Before the Internet disrupted media on a global scale, Canadian TV companies did not have to compete against foreign streamers, search engines, or social media for advertising or subscription dollars.
Things are different now. At first the federal government was slow to act. But the monopoly power of Big Tech got so out of hand it began to draw political fire and political will.
The Netflix Bill is the first and not the last piece of federal legislation that will oblige foreign internet companies to play by the same rules as Canadian media companies, primarily to contribute to those cultural subsidies or make Canadian content of their own.
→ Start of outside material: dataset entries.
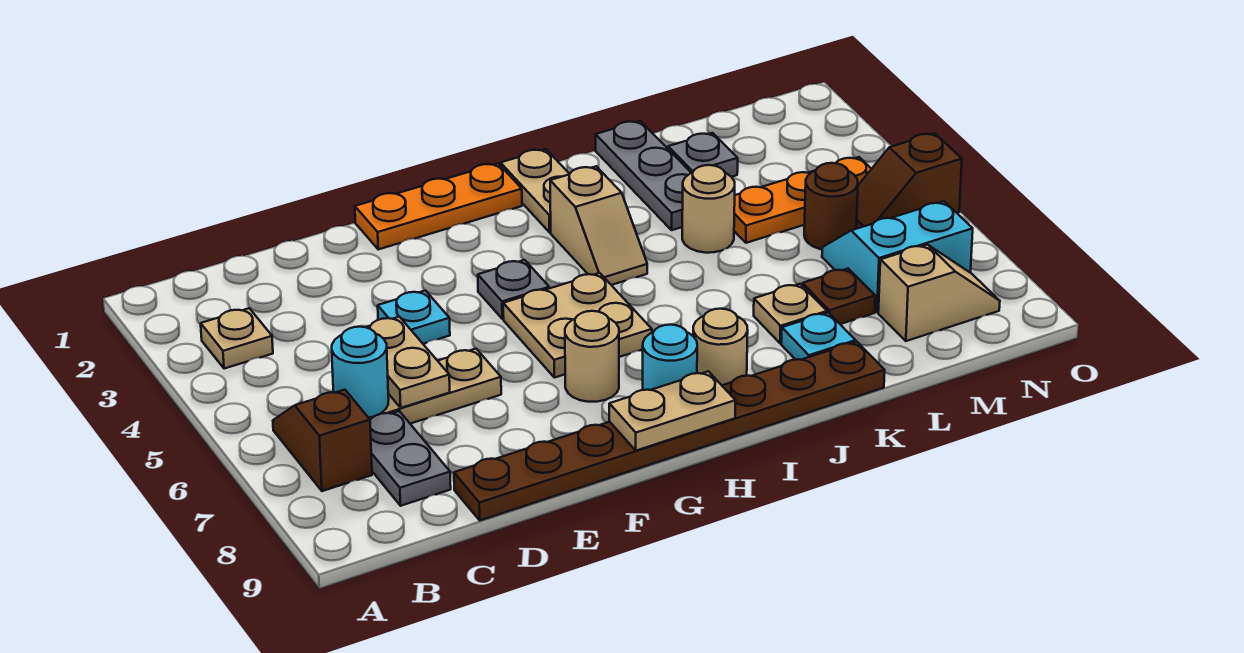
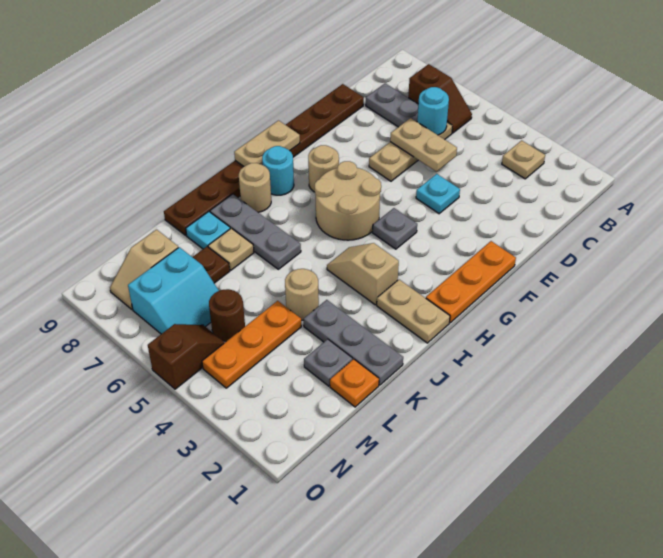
tan 2x2 plate [503,273,652,378] -> tan 2x2 round brick [315,161,381,240]
none -> grey 1x3 plate [210,194,301,269]
none -> orange 1x1 plate [330,359,379,407]

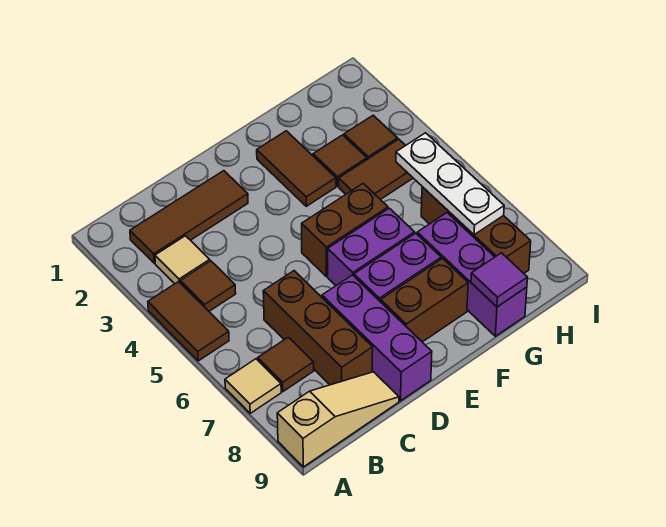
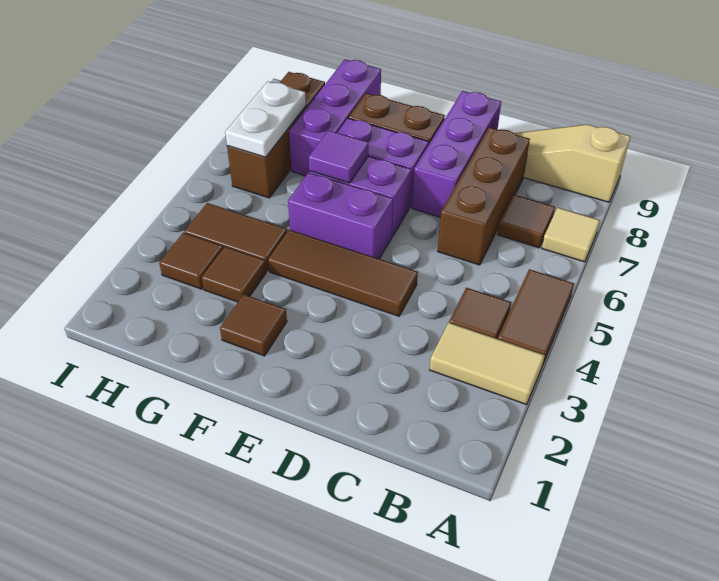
brown 1x3 tile [130,171,248,263] -> brown 1x3 tile moved to [268,230,418,316]
tan 1x1 tile [155,236,210,284] -> tan 1x2 tile [430,323,545,405]
brown 1x2 brick [302,184,388,277] -> purple 1x2 brick [288,173,393,259]
brown 1x2 tile [257,131,336,206] -> brown 1x1 tile [220,294,287,356]
purple 1x1 tile [471,253,528,307] -> purple 1x1 tile moved to [309,130,368,183]
white 1x3 plate [396,133,504,235] -> white 1x2 plate [225,81,306,157]

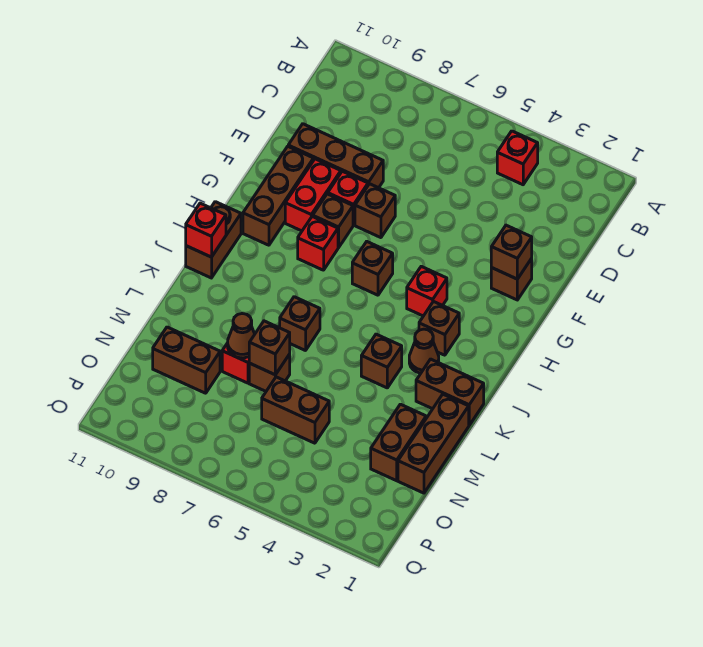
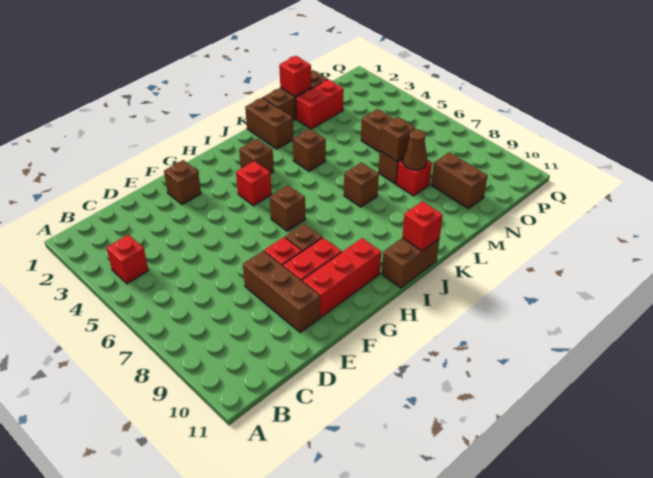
brown 1x1 brick [491,225,532,279] -> none
brown 1x1 brick [355,184,395,238] -> none
brown 1x3 brick [243,146,314,245] -> red 1x3 brick [302,238,381,317]
red 1x1 brick [298,216,338,270] -> red 1x1 brick moved to [279,56,311,97]
brown 1x1 cone [409,329,439,373] -> none
brown 1x2 brick [371,404,426,481] -> red 1x2 brick [296,79,344,129]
As for policing content, there is nothing new about that in the Bill even though the CRTC has had that power over broadcasting entities since 1968. They have only used it to regulate commercials and fair election advertising.
But not much else.
Going back decades, the CRTC showed very little interest in policing the programming content you watch. It downloaded any content cop role to the broadcasters themselves, the self-policing Canadian Broadcasting Standards Council. A quick search will tell you that Council is toothless or, depending on your point of view, appropriately unmotivated to interfere with content complaints.
Here’s how the controversial clause in Bill C-10 fit in to all of this.
When Heritage bureaucrats drafted the Bill last winter, they decided to exempt Google’s YouTube, Facebook, and other social media platforms (like the right-wing app Parler) from any kind of regulation even if they engaged in broadcasting. The platforms’ exemption appeared to be solely because their content came from third party uploads (from cat videos to commercial channels).
Significantly, the Bill exempted the uploaders themselves (and still does).
Given the revised Broadcasting Act will likely serve for another three decades, it was odd to give away exemptions to such powerful media companies as Google and Facebook. Netflix obviously doesn’t get that exemption and neither will any Canadian TV companies.
It’s not surprising that a majority of MPs on the Committee thought it was a bad idea.
But here’s the twist in the story.
The Tories on the Committee knew very well that censoring social media posts was not on the menu. In fact theyweren’t opposed to dropping the exemption. They are just fine regulating Facebook and YouTube if those platforms get into broadcasting.
To make the point, during Committee proceedings, CPC MP Kevin Waugh pointed out that Facebook and YouTube are already experimenting with broadcasting:
Thank you, Mr. Chair. We are seeing a lot of non-broadcasters going on Facebook and so on. Even now YouTube has major league baseball and yesterday offered a game with the Houston Astros on YouTube.
But for reasons best known to themselves, the Tories wanted a blanket exemption for social media platforms with fewer than 250,000 subscribers or $50 million in annual revenues. When they didn’t convince the other MPs, somebody at O’Toole HQ must have seen an opportunity to run the skull and crossbones up the mainmast.
The Tories have been effective enough that the Liberals are going to introduce an amendment to make it even more explicit that social media posts won’t be regulated.
O’Toole will continue to slow the Committee consideration of the stack of 118 amendments on the order table before the Bill can go back to the House for Third Reading. Then expect the Tories in the Senate to hold up C-10 this summer.
Meanwhile in California, Big Tech is having a big laugh on Canada.
2.1 A person who uses a social media service to upload programs for transmission over the Internet and reception by other users of the service — and who is not the provider of the service or the provider’s affiliate, or the agent or mandatary of either of them — does not, by the fact of that use, carry on a broadcasting undertaking for the purposes of this Act.